Sunday 6 October 2024

Essen 2024 Note 3


The highlight of my third day at the Essen game fair 2024 was undoubtedly being able to meet Dr Reiner Knizia, whom I greatly admire. On Day 2, I saw a notice saying there was going to be a signing session at 4pm on Day 3. So I bought a copy of Rebirth and queued up for the signing. I was about half an hour early, and the queue had already started. It went very long. It disrupted traffic in Hall 3 and the exhibition staff had to reorient the queue to minimise disruption at least twice. 

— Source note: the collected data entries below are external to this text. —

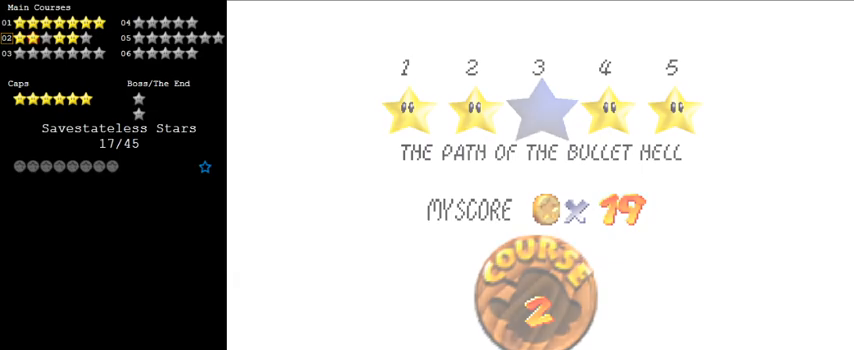
{"keys": [], "events": [[100, "shift", "up"]]}
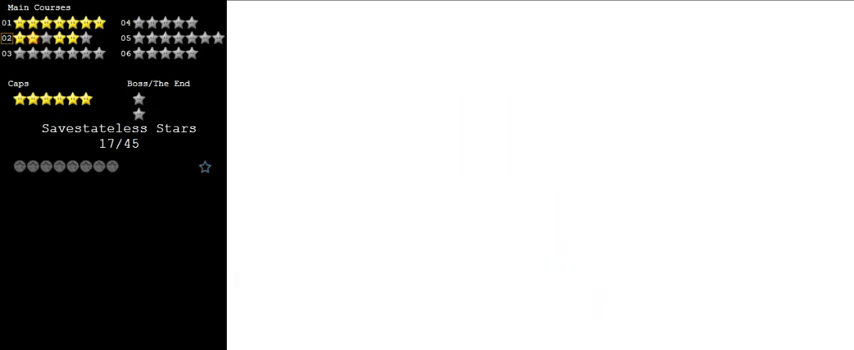
{"keys": [], "events": []}
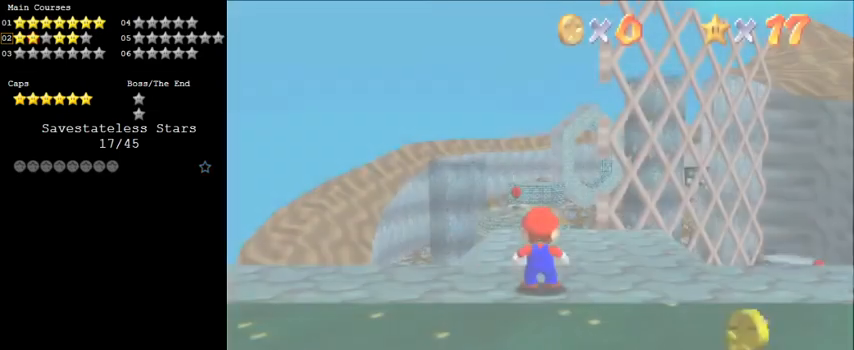
{"keys": ["d", "s"], "events": [[400, "d", "down"], [500, "s", "down"]]}
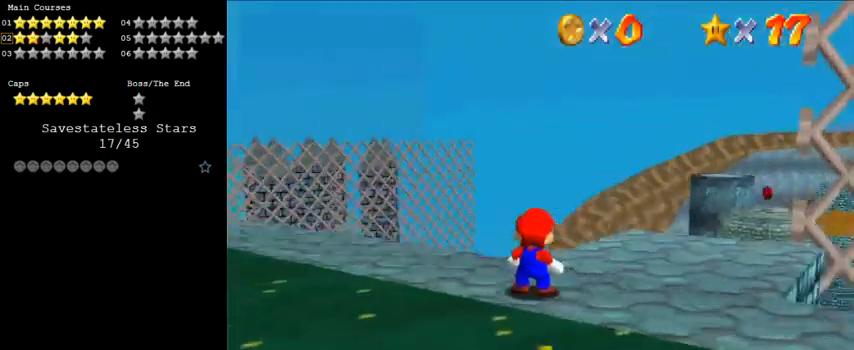
{"keys": [], "events": [[133, "d", "up"], [133, "s", "up"], [233, "d", "down"], [400, "d", "up"]]}
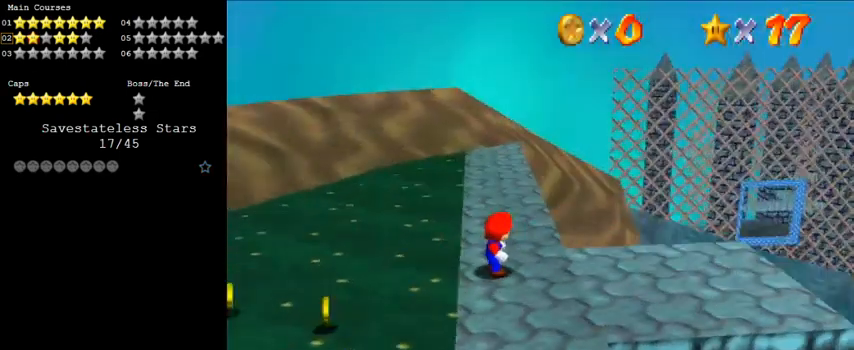
{"keys": ["right"], "events": [[100, "d", "down"], [233, "d", "up"], [367, "right", "down"]]}
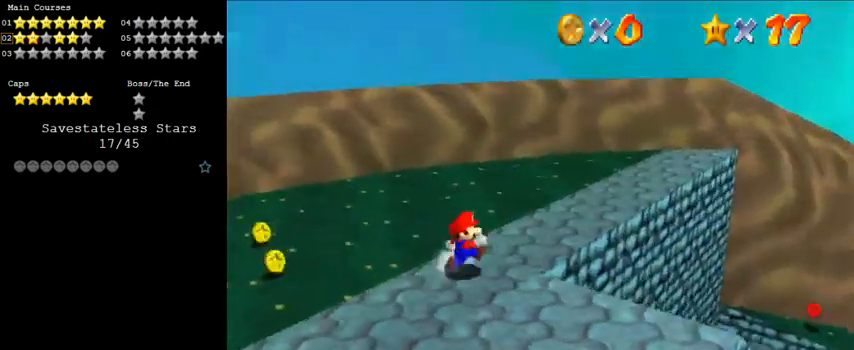
{"keys": ["up"], "events": [[67, "up", "down"], [100, "d", "down"], [200, "d", "up"], [200, "right", "up"], [300, "d", "down"], [433, "d", "up"]]}
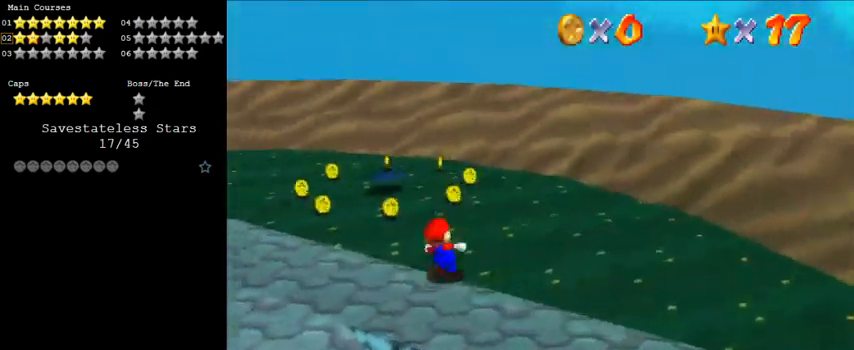
{"keys": [], "events": [[33, "d", "down"], [100, "right", "down"], [100, "up", "up"], [167, "d", "up"], [267, "d", "down"], [333, "down", "down"], [400, "d", "up"], [433, "right", "up"], [500, "down", "up"]]}
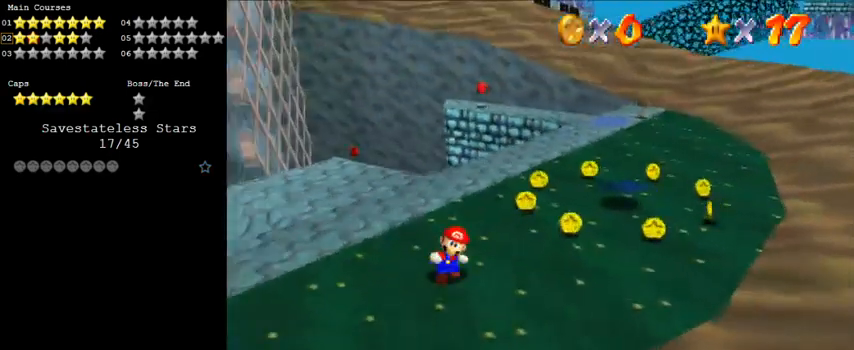
{"keys": ["right", "up", "w"], "events": [[233, "up", "down"], [267, "right", "down"], [367, "w", "down"]]}
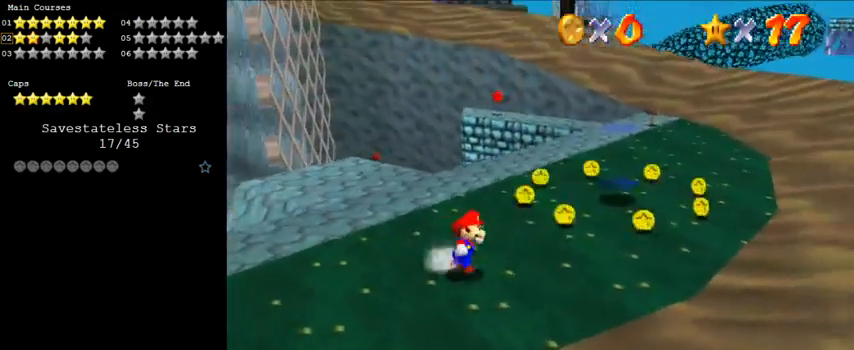
{"keys": [], "events": [[33, "right", "up"], [33, "w", "up"], [100, "left", "down"], [133, "d", "down"], [267, "left", "up"], [333, "d", "up"], [367, "up", "up"]]}
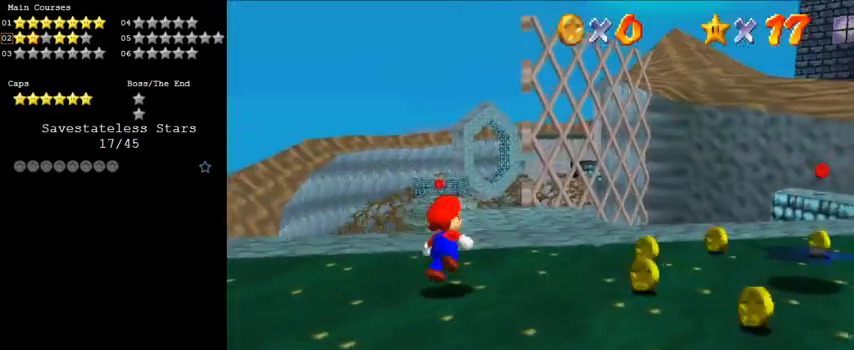
{"keys": ["d", "up"], "events": [[467, "d", "down"], [467, "up", "down"]]}
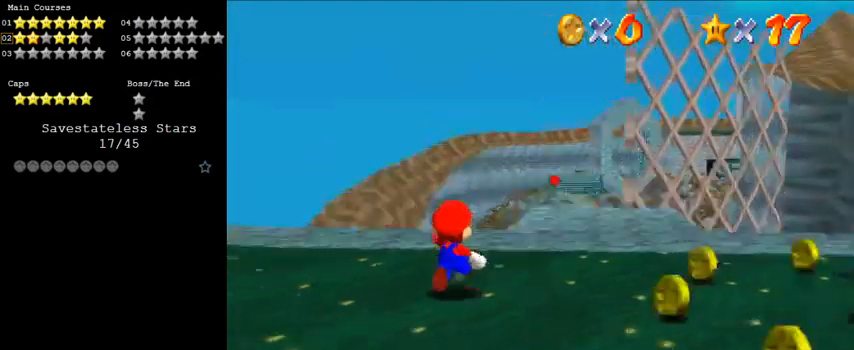
{"keys": ["up"], "events": [[33, "left", "down"], [67, "s", "down"], [167, "left", "up"], [200, "d", "up"], [200, "s", "up"]]}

On Day 3 I covered roughly half of Hall 3, and then started on Hall 2. Both these halls were focused on gamers' games, so mostly my type of games. But then maybe not. I find that heavy Eurogames don't actually get my excited so much anymore. Instead I tend to be tickled by simple, short and clever games. 

Rubico (above) is a secret identity team game. One team is on Caesar's side, the other on the senate's side. Every player has several cards placed before them facedown. Some cards help Caesar rush back to Rome, others help the senate flip over senate cards. 

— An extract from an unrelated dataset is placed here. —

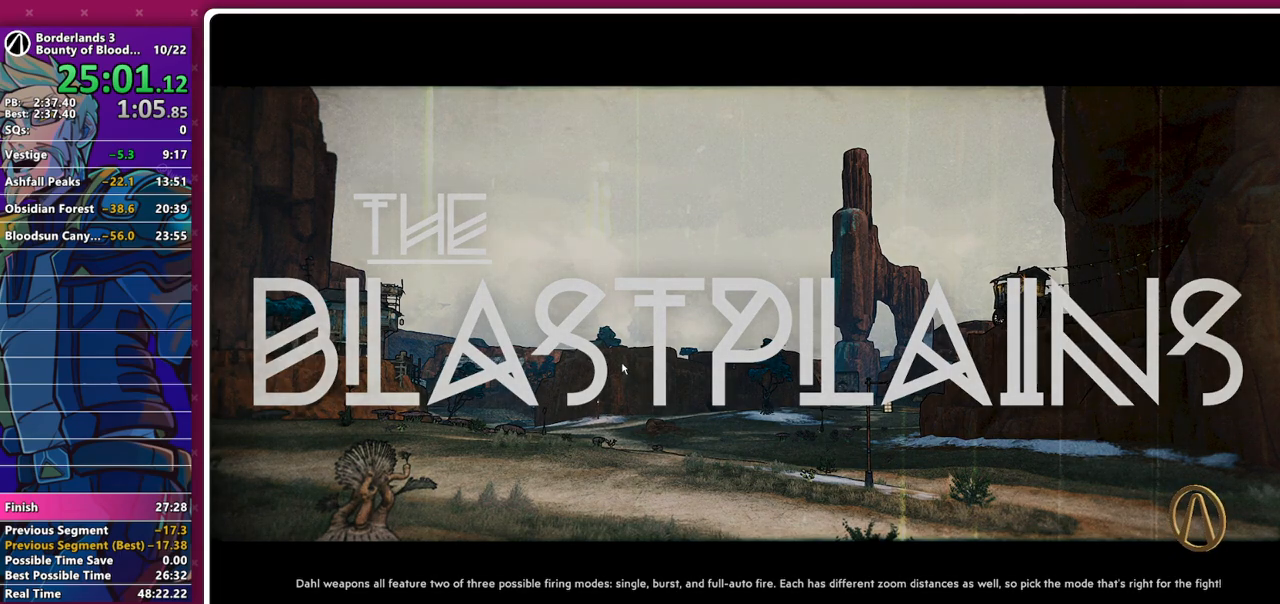
Gameplay with keyboard and mouse; each line is a JSON object with the keys and mouse buttons held at the frame after it. "events" lists presses ("down") and releases ("up") of "1", "2", "3", "4", "5", "a", "alt", "b", "c", "caps_lock", "ctrl", "d", "down", "e", "f", "g", "left", "q", "r", "right", "s", "shift", "space", "t", "tab", "v", "w", "x", "z", "mouse_left", "mouse_middle", "mouse_right", "mouse_mb4", "mouse_mb5", "mouse_wheel_up" and "mouse_wheel_down" between this image and that frame as [ms after this image, input, new state], when the widget could be followed in between. "mouse_left", "mouse_middle", "mouse_right", "mouse_mb4", "mouse_mb5", "mouse_wheel_up", "mouse_wheel_down" = the "left", "middle", "right", "mb4", "mb5", "wheel_up", "wheel_down" buttons of the "mouse" list. No other keys are recorded. Not read: mouse_move other_keys.
{"keys": [], "mouse": [], "events": []}
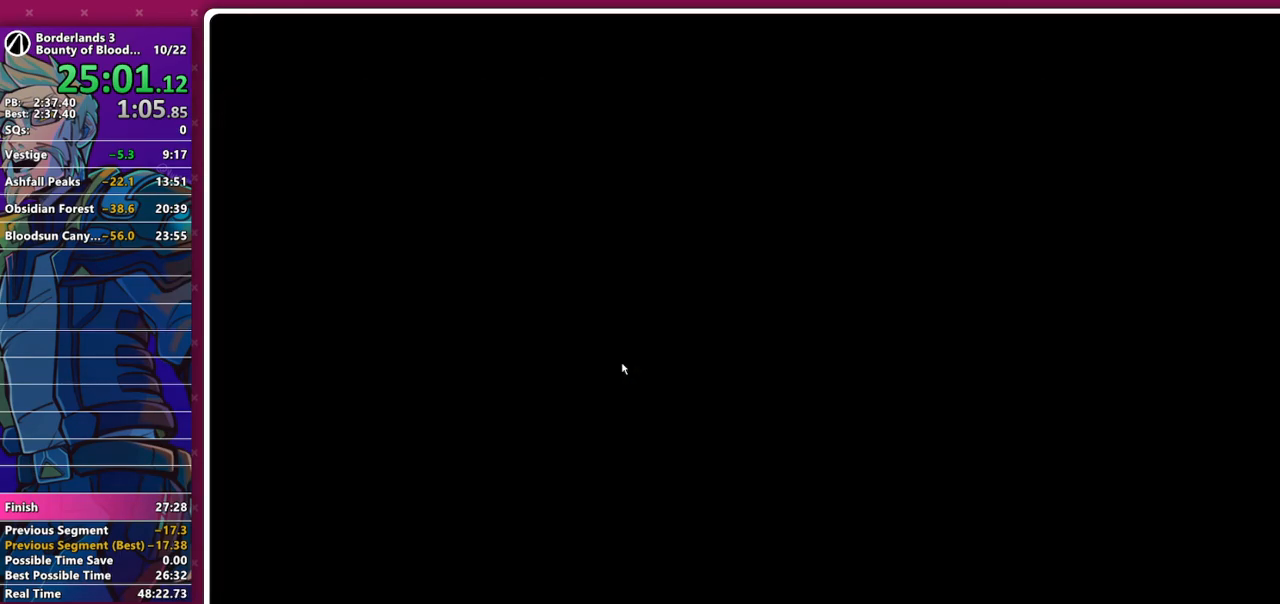
{"keys": [], "mouse": [], "events": []}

All players persuade the active player to take one of their cards. After the active player has collected one card each from everyone, they are shuffled, and then revealed. This means the active player doesn't know who has contributed which cards. As the players gradually work on who is on which team, it will be easier to make decisions on who to trust and how to pick cards.


Many play areas at the fair used very nice gaming tables. There were several vendors selling such tables. They can be used as a proper dining table, by having planks put over the playing area. 

Another one

And another one

One with proper cutlery


Babylon was sold out. I don't know how it plays, but it looks intriguing. 

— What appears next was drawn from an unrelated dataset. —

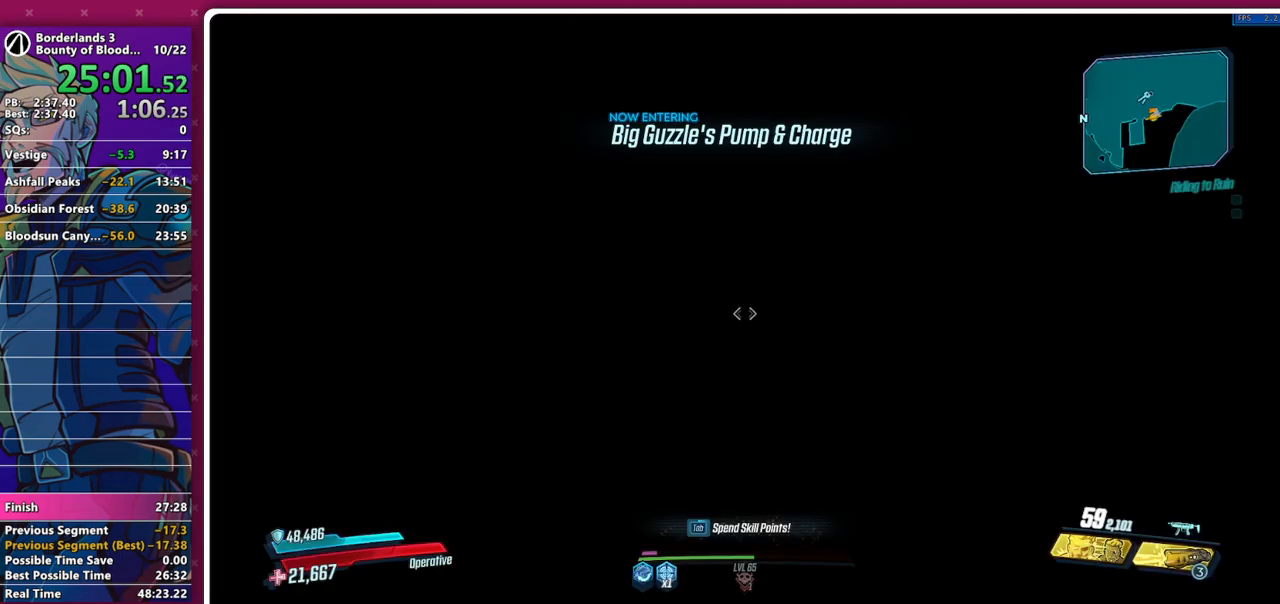
{"keys": ["shift", "w"], "mouse": [], "events": [[283, "shift", "down"], [283, "w", "down"], [333, "shift", "up"], [433, "shift", "down"]]}
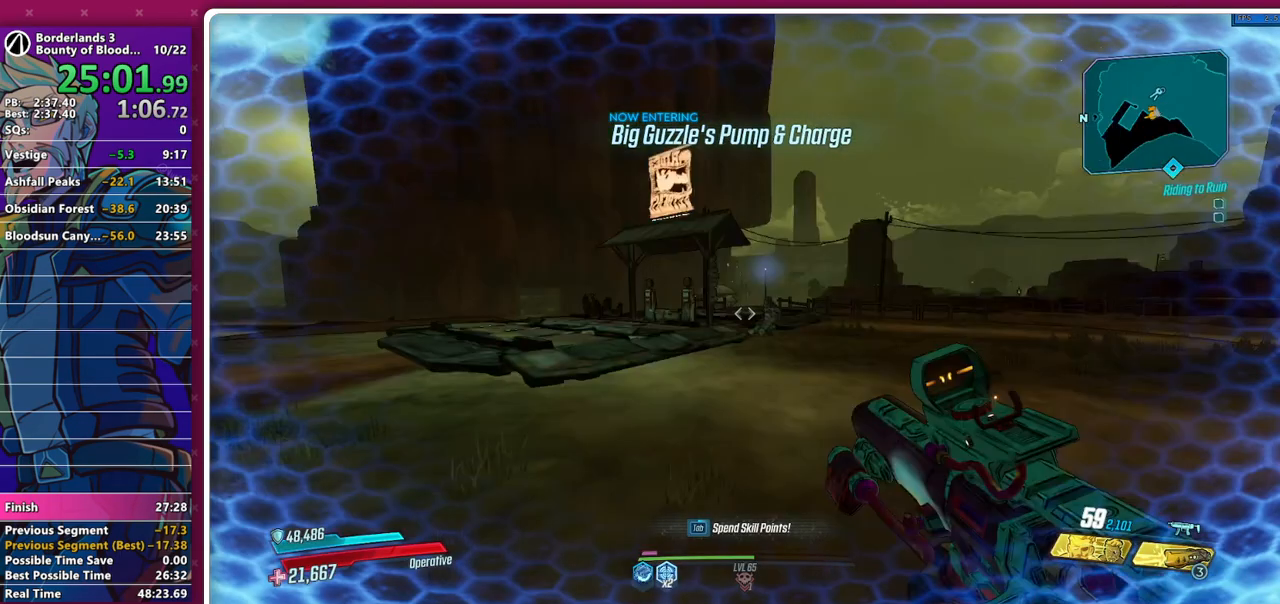
{"keys": ["1", "w"], "mouse": [], "events": [[17, "shift", "up"], [67, "shift", "down"], [200, "shift", "up"], [483, "1", "down"]]}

Whoosh is a speed game. There are three monsters at the centre of the table. They require various combinations of weapon symbols to defeat. Players take turns flipping over cards which have various weapon symbols. There will be more and more weapons revealed. When you think there are enough to defeat any particular monster, you slam your hand on that monster. If you are correct, you claim that monster for points. However if you are wrong, you take it as a penalty. 

Now that's a weapon


I'm not familiar with the Moomin character, but I have seen it before. This one is a cute family game. 


Everyone chooses one character. Your character gives you some special ability. On your turn, your roll dice, and try to fulfil the criteria of a portrait on the board (which is a colouring sheet). 


There are lots of different criteria, some easier, some harder. E.g. you need to roll 1, 2, 3, 4, 5. Or you need to roll three of one number and two of another (i.e. full house). When you are able to fulfil a criteria, you will the background of that portrait with your colour, and collect a resource given by that portrait. Sometimes you get rerolls, which you can use on a future turn. There are lots of different criteria, some easier, some harder. E.g. you need to roll 1, 2, 3, 4, 5. Or you need to roll three of one number and two of another (i.e. full house). When you are able to fulfil a criteria, you will the background of that portrait with your colour, and collect a resource given by that portrait. Sometimes you get rerolls, which you can use on a future turn. 


Pax Viking Junior is not about vikings. It is about their cats. 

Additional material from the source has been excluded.